Repeat the lines below verbatim, from the line that contains "pose: elev=226.8 azim=163.7" up to and including the line that contains "Dot at: (256, 287)".

* Stored items

• • • • •

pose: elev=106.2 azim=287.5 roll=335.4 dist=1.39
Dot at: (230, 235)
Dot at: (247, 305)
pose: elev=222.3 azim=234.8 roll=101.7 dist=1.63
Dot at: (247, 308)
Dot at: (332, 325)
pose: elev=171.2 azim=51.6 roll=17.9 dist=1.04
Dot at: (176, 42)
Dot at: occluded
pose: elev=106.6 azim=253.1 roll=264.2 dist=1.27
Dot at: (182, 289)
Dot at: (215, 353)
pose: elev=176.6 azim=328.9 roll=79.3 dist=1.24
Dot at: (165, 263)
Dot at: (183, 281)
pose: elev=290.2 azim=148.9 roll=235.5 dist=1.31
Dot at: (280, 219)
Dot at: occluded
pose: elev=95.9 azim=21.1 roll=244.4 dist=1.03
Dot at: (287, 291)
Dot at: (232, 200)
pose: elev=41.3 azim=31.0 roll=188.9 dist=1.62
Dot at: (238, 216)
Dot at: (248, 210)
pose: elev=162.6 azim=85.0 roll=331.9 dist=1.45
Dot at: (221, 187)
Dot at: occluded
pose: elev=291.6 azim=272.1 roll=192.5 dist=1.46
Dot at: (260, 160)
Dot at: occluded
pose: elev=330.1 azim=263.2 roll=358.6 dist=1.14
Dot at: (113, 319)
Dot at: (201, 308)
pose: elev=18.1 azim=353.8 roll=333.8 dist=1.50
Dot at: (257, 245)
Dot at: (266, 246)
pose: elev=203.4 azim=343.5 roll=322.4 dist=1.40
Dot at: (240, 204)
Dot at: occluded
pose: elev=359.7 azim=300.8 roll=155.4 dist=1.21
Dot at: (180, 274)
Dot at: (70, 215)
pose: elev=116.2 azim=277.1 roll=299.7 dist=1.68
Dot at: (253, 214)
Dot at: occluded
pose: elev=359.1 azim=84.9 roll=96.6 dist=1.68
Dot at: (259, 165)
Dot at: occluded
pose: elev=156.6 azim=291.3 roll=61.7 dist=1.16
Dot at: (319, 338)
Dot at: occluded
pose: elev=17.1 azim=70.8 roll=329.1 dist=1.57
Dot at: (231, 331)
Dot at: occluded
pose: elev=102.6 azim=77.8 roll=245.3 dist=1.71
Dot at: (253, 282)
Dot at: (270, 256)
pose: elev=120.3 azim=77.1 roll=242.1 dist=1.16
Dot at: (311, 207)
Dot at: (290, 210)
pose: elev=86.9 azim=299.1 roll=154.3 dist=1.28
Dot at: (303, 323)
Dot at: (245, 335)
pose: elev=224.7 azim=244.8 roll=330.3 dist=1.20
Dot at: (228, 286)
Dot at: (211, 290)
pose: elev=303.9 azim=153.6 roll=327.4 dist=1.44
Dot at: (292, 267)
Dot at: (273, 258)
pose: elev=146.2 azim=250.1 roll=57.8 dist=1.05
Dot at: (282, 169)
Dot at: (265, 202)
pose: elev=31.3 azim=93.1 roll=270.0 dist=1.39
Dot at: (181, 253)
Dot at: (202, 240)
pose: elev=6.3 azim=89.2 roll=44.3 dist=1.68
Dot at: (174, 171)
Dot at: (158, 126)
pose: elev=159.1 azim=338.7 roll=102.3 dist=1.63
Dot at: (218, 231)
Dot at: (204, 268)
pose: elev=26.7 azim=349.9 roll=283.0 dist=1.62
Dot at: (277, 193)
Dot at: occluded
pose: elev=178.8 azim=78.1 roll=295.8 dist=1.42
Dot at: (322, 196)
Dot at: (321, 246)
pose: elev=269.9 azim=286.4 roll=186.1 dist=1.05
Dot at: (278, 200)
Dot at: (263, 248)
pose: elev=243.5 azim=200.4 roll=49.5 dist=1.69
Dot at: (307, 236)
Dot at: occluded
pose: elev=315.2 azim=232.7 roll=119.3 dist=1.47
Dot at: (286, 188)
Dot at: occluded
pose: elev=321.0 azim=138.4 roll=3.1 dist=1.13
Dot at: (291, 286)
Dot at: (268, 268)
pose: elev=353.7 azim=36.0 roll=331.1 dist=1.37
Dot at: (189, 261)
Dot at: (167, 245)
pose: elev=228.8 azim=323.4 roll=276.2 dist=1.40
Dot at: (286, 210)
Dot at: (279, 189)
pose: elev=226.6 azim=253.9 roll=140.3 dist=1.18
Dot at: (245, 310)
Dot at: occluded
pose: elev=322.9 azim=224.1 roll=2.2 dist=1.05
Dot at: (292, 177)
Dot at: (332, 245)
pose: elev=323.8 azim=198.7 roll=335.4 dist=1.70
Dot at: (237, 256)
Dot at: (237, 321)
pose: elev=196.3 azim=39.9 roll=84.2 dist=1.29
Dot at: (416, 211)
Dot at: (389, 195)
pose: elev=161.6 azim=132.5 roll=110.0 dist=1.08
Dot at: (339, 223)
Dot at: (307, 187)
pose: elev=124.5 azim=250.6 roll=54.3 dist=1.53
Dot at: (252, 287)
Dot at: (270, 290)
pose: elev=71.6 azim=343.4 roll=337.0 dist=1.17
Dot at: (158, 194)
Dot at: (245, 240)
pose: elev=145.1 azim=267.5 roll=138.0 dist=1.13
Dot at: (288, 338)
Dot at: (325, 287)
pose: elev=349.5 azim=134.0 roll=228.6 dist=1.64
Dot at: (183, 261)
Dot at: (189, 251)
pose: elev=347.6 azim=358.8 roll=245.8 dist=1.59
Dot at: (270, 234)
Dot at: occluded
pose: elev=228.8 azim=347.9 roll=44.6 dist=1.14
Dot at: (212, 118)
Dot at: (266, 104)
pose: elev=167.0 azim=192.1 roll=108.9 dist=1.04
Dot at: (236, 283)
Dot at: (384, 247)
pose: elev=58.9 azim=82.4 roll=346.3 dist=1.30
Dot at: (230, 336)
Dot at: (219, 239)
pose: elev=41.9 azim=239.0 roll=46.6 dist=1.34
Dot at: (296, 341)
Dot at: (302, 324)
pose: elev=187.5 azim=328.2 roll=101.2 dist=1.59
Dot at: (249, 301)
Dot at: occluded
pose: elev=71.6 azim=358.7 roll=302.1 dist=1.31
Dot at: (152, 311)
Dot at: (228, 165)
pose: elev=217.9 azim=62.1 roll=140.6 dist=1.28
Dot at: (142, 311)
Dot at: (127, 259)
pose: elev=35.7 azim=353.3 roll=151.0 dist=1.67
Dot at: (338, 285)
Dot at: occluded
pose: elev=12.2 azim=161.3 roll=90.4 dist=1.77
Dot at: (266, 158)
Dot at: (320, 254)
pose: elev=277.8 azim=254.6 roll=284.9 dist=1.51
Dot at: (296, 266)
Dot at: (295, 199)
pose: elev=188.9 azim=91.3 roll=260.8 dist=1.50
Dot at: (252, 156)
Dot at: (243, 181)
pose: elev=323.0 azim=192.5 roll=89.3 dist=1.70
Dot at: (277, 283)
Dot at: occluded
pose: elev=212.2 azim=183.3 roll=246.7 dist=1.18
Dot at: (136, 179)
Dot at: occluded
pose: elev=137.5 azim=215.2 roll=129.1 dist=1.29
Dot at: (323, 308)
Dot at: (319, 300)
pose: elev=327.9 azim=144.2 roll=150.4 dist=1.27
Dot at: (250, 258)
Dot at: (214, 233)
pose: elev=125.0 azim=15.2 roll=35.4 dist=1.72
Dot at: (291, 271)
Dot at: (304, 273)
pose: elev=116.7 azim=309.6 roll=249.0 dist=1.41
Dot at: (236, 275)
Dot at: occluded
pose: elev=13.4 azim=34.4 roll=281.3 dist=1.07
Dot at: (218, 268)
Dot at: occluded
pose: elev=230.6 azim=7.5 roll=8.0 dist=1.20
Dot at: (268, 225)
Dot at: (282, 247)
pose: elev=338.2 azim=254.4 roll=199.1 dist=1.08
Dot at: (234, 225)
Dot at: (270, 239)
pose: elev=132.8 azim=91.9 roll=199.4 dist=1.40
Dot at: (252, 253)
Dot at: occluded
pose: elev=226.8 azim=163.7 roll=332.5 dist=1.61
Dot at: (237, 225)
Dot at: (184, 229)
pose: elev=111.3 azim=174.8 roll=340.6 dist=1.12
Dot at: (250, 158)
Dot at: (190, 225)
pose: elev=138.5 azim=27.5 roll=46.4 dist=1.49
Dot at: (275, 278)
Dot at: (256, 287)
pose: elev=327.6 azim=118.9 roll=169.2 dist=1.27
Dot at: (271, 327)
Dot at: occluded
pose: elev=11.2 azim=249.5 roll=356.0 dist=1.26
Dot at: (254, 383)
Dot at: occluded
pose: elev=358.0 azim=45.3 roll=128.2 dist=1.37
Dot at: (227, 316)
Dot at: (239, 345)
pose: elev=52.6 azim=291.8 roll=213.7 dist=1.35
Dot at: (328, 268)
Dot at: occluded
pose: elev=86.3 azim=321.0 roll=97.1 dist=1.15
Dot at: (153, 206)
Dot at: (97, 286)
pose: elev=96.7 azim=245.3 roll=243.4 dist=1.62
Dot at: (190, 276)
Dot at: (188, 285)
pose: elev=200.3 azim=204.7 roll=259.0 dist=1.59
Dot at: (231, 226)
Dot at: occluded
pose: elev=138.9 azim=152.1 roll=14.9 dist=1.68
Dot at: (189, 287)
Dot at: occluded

• • • • •

* ANSWER FOR THE TASK
pose: elev=226.8 azim=163.7 roll=332.5 dist=1.61
Dot at: (237, 225)
Dot at: (184, 229)
pose: elev=111.3 azim=174.8 roll=340.6 dist=1.12
Dot at: (250, 158)
Dot at: (190, 225)
pose: elev=138.5 azim=27.5 roll=46.4 dist=1.49
Dot at: (275, 278)
Dot at: (256, 287)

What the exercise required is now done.